Data:
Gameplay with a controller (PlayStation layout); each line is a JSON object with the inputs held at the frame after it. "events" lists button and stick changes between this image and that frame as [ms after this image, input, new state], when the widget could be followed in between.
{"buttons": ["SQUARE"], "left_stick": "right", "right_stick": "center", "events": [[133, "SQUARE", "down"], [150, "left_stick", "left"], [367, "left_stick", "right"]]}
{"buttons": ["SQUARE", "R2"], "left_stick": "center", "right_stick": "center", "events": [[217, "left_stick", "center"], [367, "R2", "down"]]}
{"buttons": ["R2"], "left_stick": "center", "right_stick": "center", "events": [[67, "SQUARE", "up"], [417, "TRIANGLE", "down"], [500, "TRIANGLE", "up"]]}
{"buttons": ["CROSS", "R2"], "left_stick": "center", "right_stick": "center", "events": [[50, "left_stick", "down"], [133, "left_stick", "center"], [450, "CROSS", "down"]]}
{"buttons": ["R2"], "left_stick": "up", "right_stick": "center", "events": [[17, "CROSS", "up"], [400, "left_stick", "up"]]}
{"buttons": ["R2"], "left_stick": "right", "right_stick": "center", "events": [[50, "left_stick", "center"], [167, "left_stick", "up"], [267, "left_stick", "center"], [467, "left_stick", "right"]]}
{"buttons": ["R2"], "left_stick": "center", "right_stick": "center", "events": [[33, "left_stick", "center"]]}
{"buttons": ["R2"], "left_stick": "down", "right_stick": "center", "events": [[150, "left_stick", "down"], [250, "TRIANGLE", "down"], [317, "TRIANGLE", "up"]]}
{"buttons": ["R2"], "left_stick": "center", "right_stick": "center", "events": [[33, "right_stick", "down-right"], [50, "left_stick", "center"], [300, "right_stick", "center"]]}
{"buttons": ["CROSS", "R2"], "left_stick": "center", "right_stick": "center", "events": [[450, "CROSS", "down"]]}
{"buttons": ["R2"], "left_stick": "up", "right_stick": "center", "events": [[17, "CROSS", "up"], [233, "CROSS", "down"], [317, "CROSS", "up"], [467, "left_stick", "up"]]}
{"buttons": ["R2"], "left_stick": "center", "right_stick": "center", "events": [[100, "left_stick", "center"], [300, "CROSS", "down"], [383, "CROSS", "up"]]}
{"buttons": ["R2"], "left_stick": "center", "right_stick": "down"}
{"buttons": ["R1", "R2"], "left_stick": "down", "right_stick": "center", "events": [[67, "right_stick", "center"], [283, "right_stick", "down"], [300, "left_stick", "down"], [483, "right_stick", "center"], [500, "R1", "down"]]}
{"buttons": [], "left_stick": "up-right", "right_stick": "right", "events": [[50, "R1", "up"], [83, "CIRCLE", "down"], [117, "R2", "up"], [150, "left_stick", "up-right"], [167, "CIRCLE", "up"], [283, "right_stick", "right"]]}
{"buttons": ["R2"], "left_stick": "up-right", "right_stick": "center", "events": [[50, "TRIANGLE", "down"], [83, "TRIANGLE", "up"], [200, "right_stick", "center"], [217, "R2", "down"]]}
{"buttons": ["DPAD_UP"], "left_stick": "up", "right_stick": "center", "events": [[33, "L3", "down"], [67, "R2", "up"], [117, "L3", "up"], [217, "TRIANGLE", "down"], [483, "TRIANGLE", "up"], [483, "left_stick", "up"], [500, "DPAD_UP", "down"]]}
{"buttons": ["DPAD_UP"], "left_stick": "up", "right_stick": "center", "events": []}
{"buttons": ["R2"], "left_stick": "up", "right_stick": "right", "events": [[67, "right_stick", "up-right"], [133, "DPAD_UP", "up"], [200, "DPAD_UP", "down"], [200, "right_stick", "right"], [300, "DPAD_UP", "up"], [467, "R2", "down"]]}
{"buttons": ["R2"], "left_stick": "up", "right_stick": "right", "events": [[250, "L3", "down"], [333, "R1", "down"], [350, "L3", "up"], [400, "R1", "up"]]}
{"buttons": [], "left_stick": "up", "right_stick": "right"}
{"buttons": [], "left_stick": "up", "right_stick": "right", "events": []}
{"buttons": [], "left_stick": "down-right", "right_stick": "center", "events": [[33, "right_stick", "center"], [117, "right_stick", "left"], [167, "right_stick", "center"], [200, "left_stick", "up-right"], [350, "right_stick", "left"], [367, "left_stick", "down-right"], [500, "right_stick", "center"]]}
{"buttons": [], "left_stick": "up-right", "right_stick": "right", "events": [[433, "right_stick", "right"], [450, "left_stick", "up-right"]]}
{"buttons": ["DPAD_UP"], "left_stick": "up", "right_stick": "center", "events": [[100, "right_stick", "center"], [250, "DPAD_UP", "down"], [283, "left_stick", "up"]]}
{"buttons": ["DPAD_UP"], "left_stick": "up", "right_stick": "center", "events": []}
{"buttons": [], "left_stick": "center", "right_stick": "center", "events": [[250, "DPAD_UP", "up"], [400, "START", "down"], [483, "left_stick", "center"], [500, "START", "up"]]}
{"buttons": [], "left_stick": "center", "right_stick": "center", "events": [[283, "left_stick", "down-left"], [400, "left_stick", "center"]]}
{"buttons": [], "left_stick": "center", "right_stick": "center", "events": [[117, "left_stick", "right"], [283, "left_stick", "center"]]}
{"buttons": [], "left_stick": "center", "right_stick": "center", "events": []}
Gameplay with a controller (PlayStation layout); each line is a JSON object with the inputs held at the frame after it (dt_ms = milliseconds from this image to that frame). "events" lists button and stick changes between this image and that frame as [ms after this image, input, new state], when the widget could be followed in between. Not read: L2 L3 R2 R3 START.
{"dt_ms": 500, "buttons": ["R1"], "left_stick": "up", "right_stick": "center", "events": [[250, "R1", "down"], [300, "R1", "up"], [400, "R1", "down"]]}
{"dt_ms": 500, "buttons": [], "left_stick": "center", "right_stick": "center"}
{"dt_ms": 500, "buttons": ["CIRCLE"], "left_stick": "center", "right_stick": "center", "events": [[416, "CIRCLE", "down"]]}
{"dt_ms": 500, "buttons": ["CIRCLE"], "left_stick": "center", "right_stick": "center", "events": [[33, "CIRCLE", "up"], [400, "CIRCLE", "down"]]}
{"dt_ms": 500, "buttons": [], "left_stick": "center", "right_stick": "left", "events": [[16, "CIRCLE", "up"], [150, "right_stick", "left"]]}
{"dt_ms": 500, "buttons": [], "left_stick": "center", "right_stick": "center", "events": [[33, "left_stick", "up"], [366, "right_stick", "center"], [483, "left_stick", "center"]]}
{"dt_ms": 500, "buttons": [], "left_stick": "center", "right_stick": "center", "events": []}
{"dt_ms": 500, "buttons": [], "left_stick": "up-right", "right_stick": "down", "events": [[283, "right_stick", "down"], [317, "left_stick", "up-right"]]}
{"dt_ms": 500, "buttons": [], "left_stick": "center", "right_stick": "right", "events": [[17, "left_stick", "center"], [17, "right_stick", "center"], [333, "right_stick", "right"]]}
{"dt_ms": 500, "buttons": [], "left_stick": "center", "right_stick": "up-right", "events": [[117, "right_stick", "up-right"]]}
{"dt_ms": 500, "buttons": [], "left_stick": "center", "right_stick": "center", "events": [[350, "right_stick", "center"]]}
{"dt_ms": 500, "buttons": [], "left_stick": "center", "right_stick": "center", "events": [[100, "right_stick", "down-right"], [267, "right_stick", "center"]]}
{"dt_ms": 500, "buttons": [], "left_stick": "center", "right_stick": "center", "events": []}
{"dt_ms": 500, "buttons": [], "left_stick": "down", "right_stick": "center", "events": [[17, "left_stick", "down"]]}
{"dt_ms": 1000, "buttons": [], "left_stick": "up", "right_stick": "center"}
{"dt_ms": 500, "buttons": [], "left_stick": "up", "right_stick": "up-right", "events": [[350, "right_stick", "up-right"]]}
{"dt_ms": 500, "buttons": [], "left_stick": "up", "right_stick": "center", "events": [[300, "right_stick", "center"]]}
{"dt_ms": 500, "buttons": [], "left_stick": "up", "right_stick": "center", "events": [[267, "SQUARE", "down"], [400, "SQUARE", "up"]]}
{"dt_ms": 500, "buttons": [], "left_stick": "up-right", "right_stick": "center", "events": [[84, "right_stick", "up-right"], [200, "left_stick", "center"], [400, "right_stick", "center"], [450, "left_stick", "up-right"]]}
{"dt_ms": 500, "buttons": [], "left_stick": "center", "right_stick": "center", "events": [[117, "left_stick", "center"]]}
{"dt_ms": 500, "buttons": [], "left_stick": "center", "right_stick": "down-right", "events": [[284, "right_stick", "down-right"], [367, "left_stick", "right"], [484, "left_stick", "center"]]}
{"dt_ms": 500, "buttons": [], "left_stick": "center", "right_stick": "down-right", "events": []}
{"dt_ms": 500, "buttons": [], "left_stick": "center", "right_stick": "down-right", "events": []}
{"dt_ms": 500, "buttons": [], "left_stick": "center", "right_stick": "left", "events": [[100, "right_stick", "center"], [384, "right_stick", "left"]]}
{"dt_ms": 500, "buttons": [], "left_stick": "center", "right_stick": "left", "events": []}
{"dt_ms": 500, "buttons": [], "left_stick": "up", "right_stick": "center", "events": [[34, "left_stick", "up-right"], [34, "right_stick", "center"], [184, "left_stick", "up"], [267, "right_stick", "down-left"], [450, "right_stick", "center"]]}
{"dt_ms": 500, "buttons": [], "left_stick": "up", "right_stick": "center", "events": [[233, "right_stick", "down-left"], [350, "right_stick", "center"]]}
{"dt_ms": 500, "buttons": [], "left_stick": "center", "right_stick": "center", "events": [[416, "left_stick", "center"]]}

Directions for this task: The task calls for all lines in the entries that hold "SQUARE".

Task result:
{"buttons": ["SQUARE"], "left_stick": "right", "right_stick": "center", "events": [[133, "SQUARE", "down"], [150, "left_stick", "left"], [367, "left_stick", "right"]]}
{"buttons": ["SQUARE", "R2"], "left_stick": "center", "right_stick": "center", "events": [[217, "left_stick", "center"], [367, "R2", "down"]]}
{"buttons": ["R2"], "left_stick": "center", "right_stick": "center", "events": [[67, "SQUARE", "up"], [417, "TRIANGLE", "down"], [500, "TRIANGLE", "up"]]}
{"dt_ms": 500, "buttons": [], "left_stick": "up", "right_stick": "center", "events": [[267, "SQUARE", "down"], [400, "SQUARE", "up"]]}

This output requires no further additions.